--- Start of READING PASSAGE ---

A full-page advertisement in a Sunday newspaper recently helped double the number of visitors to the website of the Portera at the Grove in Wilsonville, Ore., where leasing started in April.
No, we're not talking about April 1995, when the Internet was essentially in its infancy. Rather, the project opened this year, when you're as likely to gain substantial Web traffic from a print ad as you are to find employment that way.
"The overwhelming majority of our advertising happens online usually," admits Josh McDonald, director of marketing for Vancouver, Wash.–based Holland Partner Group, the community's developer. "[But] the Portera is much more balanced between print and Internet."
Perhaps part of the reason the Portera did so well in the paper is based more on its intended audience than on what's trending in apartment marketing these days. The property is an independent living community for residents 55 or older and, as such is one of the many apartment communities in the United States that are hoping to attract the growing number of baby boomers who reach that age each day.
Today, with the oldest of them approaching their 70s, many of America's boomers are old enough to move into seniors housing. Many boomers, also, however, feel young enough to move into new rental apartments built primarily with millennials in mind, in hip, downtown urban neighborhoods. Others are content, and able, to remain in their large single-family homes in the suburbs.
In a word, boomers are a diverse lot, spanning not only the years between 1946 and 1964, but an array of interests and lifestyles, as well. They're tech-savvy, yes, but they still read the Sunday paper, too—often, in print. To market to them, multifamily executives need a flexible strategy that's as mixed as boomers themselves.
Despite the diversity among the boomer demographic, two-thirds of them have no plans to move from the single-family home they currently own, according to a recent survey from The Neilson Co. And when they do move from one place to another, nearly half leave for a larger single-family home, the research firm found.
"You could have a boomer who's 60 years old who has had a prosperous career and has bought a bigger house," says Stockton Williams, executive director of the Terwilliger Center for Housing at the Urban Land Institute. "Many are still looking for their dream house."

--- End of READING PASSAGE ---
--- Start of EXTRACTED RECORDS ---

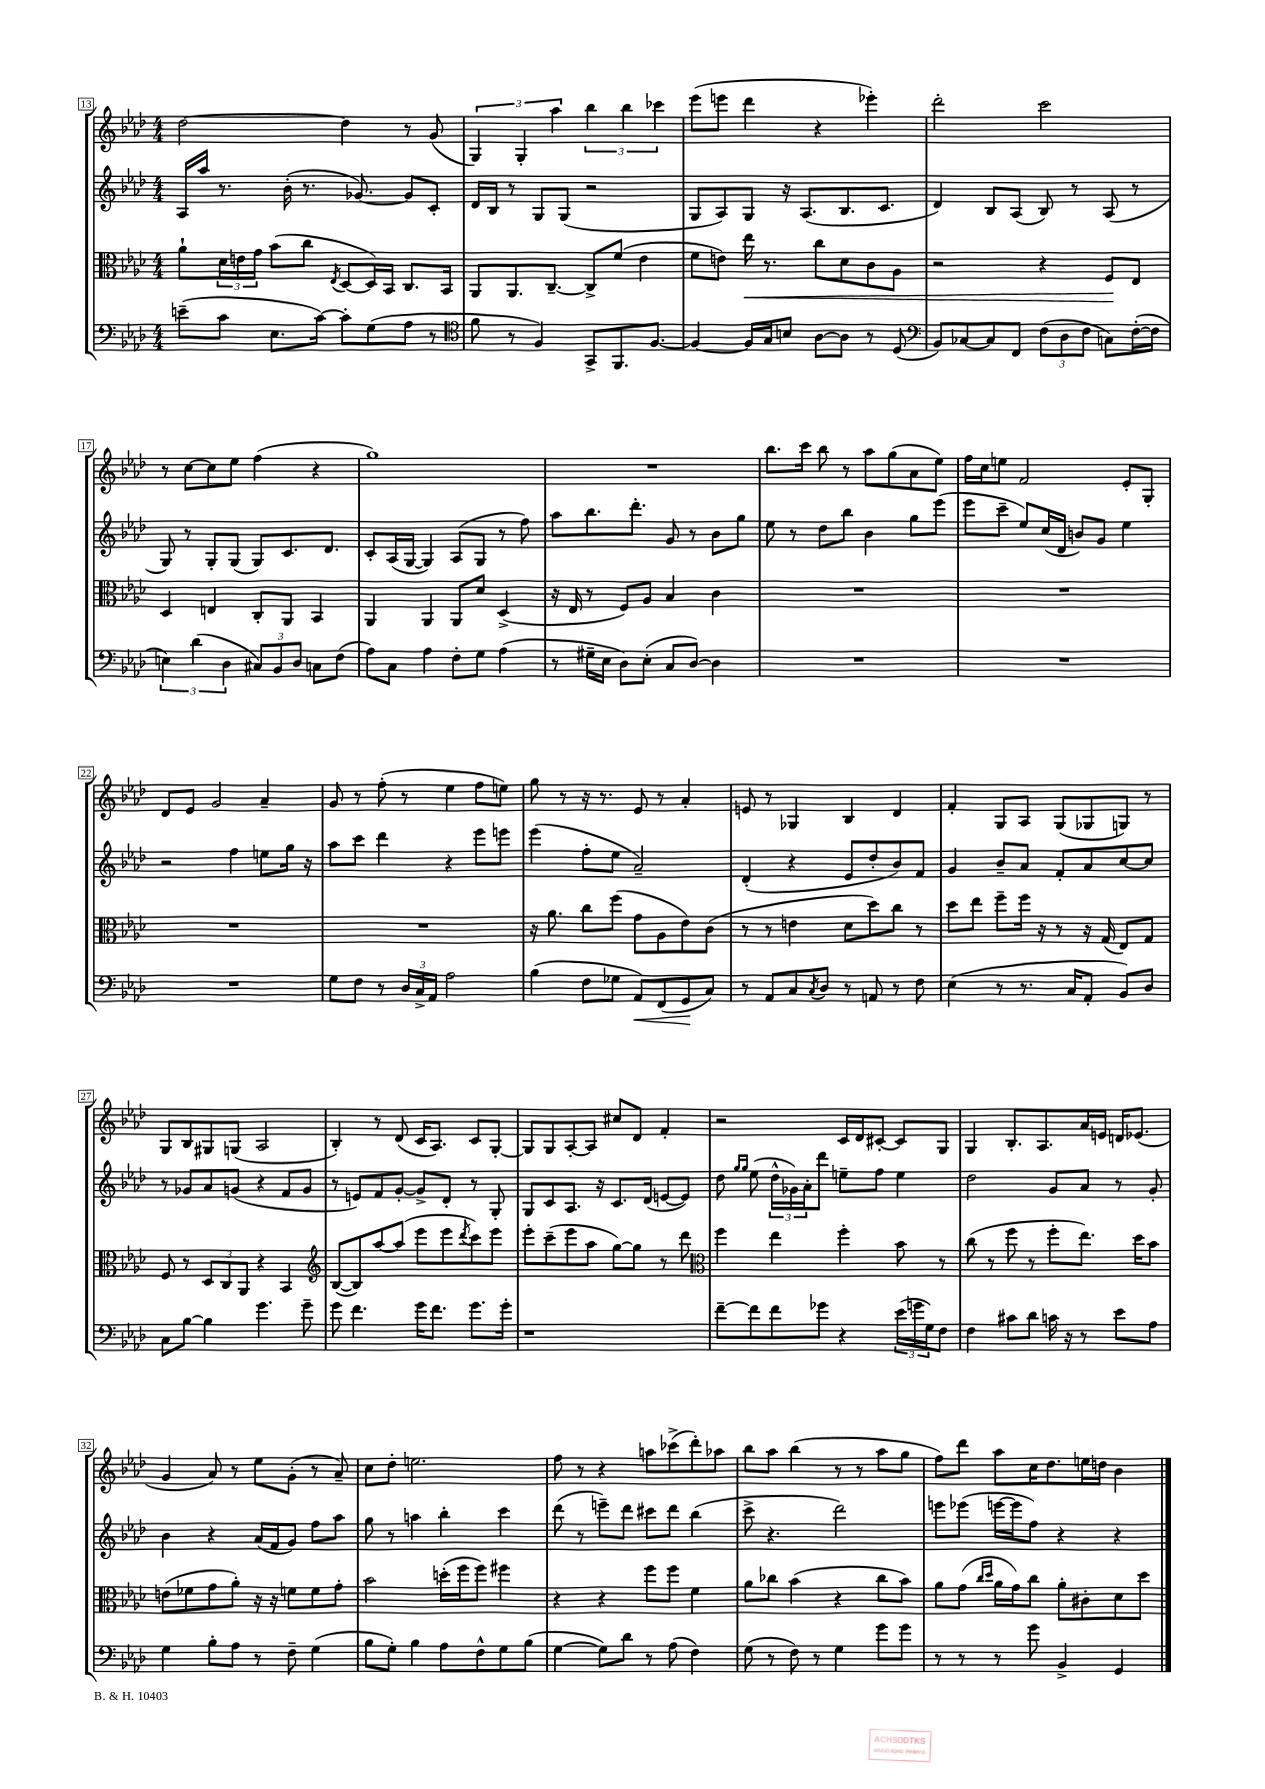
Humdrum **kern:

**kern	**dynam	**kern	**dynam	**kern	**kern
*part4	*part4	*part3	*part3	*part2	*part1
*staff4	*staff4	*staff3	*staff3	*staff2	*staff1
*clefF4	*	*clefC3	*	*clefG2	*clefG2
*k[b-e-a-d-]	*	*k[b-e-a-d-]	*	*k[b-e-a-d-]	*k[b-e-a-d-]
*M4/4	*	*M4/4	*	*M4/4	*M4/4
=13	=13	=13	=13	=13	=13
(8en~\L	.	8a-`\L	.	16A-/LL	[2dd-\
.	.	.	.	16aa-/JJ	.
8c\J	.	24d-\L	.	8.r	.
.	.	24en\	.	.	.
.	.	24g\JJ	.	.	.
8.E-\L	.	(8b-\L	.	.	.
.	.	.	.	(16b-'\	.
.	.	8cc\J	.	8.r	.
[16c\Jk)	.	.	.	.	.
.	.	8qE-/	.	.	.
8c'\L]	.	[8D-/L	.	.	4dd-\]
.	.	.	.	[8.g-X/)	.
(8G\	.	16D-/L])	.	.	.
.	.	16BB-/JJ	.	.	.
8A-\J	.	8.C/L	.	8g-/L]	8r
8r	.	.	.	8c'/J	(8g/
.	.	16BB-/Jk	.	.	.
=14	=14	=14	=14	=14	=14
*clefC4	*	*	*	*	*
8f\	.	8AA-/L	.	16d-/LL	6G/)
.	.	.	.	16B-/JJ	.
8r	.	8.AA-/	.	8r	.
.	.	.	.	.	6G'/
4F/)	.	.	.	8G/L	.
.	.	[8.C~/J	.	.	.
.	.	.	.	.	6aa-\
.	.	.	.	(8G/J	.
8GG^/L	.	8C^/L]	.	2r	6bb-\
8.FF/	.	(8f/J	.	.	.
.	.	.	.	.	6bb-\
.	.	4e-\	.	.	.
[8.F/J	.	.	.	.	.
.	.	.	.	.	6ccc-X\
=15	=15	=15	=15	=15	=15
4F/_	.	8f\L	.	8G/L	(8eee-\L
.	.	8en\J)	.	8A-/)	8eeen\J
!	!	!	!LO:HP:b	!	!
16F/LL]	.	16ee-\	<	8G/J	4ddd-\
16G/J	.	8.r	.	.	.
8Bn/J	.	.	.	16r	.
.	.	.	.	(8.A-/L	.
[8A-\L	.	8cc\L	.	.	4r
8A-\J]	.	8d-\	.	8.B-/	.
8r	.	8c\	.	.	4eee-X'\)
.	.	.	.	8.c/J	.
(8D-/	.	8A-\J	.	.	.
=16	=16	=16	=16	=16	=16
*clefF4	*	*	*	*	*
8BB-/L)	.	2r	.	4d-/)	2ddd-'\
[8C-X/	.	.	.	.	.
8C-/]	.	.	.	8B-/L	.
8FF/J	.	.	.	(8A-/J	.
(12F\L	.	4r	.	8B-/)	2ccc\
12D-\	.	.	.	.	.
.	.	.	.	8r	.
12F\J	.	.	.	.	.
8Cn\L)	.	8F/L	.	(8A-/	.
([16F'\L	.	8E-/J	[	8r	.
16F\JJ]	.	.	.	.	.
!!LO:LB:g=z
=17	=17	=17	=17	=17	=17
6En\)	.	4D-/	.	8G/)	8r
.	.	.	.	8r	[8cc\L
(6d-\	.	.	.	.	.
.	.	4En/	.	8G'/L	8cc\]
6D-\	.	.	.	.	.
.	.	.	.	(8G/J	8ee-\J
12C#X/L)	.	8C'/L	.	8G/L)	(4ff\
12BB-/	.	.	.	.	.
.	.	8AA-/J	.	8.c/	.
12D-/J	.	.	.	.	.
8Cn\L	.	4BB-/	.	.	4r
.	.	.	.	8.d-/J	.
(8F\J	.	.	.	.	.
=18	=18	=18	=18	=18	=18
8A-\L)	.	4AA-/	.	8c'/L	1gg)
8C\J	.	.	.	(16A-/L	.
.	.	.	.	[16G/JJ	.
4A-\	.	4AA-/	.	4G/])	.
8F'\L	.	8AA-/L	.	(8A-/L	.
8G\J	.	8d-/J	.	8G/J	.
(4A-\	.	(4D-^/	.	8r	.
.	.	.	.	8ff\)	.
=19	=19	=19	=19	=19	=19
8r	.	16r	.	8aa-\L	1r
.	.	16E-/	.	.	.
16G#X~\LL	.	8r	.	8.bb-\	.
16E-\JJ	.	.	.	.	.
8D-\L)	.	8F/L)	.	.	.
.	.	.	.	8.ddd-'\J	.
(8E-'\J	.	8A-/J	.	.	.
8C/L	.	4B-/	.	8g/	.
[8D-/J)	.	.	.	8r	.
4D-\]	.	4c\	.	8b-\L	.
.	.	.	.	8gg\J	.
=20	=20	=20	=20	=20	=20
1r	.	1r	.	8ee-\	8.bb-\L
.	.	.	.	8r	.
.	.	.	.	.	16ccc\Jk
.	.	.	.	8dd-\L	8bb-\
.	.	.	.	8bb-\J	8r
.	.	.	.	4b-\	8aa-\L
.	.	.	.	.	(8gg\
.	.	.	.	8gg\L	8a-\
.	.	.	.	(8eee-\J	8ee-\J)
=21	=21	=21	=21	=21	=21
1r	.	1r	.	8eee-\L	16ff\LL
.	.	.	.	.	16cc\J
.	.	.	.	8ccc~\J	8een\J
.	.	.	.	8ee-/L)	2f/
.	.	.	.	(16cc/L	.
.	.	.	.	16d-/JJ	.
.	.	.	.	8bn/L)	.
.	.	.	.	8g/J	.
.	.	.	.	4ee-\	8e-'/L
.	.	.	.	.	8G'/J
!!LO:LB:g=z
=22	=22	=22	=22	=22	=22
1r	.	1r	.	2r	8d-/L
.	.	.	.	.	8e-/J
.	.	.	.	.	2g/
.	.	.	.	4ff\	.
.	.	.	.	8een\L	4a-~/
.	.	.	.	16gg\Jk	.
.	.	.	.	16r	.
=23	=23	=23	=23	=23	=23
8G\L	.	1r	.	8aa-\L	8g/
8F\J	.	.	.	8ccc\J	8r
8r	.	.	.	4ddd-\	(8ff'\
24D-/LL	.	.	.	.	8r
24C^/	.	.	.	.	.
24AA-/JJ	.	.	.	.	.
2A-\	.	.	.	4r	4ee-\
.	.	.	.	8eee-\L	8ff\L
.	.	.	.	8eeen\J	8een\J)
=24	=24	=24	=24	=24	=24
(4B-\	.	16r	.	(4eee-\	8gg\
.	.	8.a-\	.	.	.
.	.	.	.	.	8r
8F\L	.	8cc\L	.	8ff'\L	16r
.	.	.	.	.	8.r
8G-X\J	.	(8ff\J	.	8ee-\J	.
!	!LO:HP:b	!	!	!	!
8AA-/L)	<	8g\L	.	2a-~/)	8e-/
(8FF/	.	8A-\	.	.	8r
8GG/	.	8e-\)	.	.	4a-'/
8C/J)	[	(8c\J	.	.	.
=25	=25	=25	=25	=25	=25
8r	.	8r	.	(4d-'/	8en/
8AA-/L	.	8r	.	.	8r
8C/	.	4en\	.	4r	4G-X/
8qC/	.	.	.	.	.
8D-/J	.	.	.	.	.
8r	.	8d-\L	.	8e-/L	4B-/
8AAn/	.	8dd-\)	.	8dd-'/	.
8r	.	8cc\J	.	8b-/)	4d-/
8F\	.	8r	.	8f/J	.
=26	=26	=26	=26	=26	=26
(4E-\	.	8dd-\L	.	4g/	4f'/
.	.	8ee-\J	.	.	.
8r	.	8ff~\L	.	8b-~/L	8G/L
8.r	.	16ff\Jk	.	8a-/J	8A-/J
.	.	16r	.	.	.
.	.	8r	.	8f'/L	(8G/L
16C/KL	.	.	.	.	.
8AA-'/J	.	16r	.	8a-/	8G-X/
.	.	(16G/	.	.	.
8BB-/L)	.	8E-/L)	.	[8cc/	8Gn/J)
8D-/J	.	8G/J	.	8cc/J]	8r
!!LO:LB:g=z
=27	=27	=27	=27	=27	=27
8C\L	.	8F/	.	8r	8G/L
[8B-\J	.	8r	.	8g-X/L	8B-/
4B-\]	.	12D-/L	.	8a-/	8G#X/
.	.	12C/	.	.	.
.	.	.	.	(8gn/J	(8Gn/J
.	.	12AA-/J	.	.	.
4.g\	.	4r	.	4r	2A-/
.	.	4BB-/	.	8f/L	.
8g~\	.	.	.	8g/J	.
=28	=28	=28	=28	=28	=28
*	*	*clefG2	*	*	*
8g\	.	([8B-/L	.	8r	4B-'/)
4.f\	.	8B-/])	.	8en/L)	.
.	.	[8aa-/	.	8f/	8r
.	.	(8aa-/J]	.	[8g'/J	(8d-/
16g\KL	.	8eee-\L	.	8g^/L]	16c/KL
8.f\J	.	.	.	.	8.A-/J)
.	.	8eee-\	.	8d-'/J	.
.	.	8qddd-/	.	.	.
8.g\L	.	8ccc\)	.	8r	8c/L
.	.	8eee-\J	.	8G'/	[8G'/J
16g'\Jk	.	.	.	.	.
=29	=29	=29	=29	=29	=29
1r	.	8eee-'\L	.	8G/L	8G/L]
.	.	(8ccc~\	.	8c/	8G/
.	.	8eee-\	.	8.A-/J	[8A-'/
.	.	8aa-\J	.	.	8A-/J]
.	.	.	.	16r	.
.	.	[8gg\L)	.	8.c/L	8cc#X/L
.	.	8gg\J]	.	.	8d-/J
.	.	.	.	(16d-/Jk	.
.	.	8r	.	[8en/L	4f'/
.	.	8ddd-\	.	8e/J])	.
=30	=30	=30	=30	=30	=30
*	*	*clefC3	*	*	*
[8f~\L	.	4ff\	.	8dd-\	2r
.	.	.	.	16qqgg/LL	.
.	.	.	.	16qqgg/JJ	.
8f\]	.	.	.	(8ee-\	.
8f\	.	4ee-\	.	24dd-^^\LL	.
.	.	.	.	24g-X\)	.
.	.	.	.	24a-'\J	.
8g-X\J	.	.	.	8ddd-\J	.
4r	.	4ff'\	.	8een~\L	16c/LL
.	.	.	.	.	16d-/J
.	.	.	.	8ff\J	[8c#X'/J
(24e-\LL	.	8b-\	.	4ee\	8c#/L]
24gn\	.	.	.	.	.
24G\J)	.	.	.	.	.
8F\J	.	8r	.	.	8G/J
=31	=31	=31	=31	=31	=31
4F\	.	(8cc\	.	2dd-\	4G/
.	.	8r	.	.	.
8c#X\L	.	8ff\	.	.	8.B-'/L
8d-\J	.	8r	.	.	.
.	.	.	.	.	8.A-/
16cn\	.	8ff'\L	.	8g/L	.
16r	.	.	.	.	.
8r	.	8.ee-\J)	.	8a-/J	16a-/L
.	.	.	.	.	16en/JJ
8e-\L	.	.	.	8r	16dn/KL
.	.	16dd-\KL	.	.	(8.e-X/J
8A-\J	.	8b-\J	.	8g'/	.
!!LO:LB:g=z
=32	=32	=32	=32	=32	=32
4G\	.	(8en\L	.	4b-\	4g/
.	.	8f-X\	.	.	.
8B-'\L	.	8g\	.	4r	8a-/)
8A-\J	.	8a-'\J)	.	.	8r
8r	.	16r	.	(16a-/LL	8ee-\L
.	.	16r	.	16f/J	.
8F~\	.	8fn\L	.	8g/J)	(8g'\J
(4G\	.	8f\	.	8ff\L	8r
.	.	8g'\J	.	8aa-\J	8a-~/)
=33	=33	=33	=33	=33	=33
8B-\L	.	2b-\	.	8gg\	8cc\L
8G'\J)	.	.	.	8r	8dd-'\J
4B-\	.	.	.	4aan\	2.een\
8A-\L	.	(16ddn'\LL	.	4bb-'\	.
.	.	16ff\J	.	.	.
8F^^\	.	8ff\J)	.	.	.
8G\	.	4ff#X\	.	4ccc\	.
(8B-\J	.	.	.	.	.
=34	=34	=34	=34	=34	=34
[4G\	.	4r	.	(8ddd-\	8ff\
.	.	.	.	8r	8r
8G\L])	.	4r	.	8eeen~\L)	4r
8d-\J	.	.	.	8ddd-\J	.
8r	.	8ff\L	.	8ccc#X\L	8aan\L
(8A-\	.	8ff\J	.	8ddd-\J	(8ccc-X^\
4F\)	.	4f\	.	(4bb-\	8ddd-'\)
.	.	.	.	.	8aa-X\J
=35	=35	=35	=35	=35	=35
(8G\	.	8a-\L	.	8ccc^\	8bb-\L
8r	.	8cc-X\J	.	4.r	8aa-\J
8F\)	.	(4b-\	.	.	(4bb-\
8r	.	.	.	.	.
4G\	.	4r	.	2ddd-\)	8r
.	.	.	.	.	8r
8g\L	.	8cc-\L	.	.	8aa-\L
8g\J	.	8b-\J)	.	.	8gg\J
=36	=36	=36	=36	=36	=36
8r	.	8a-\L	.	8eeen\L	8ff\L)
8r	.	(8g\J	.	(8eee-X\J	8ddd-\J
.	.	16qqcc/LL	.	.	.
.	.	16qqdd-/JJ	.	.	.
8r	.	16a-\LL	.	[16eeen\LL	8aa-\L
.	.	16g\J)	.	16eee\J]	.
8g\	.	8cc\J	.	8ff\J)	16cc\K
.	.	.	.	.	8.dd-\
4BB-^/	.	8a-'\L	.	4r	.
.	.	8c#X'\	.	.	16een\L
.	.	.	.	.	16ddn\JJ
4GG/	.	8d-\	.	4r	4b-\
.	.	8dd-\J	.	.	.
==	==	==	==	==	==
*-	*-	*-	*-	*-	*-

--- End of EXTRACTED RECORDS ---

Answer these questions from the passage on marketing apartments to baby boomers:
(a) In what month did leasing start at the Portera at the Grove?
(b) Between which years were boomers born, according to the passage?
(c) According to the survey cited, what share of boomers have no plans to move from the single-family home they currently own?

WRITTEN ANSWER =
(a) April
(b) 1946 and 1964
(c) Two-thirds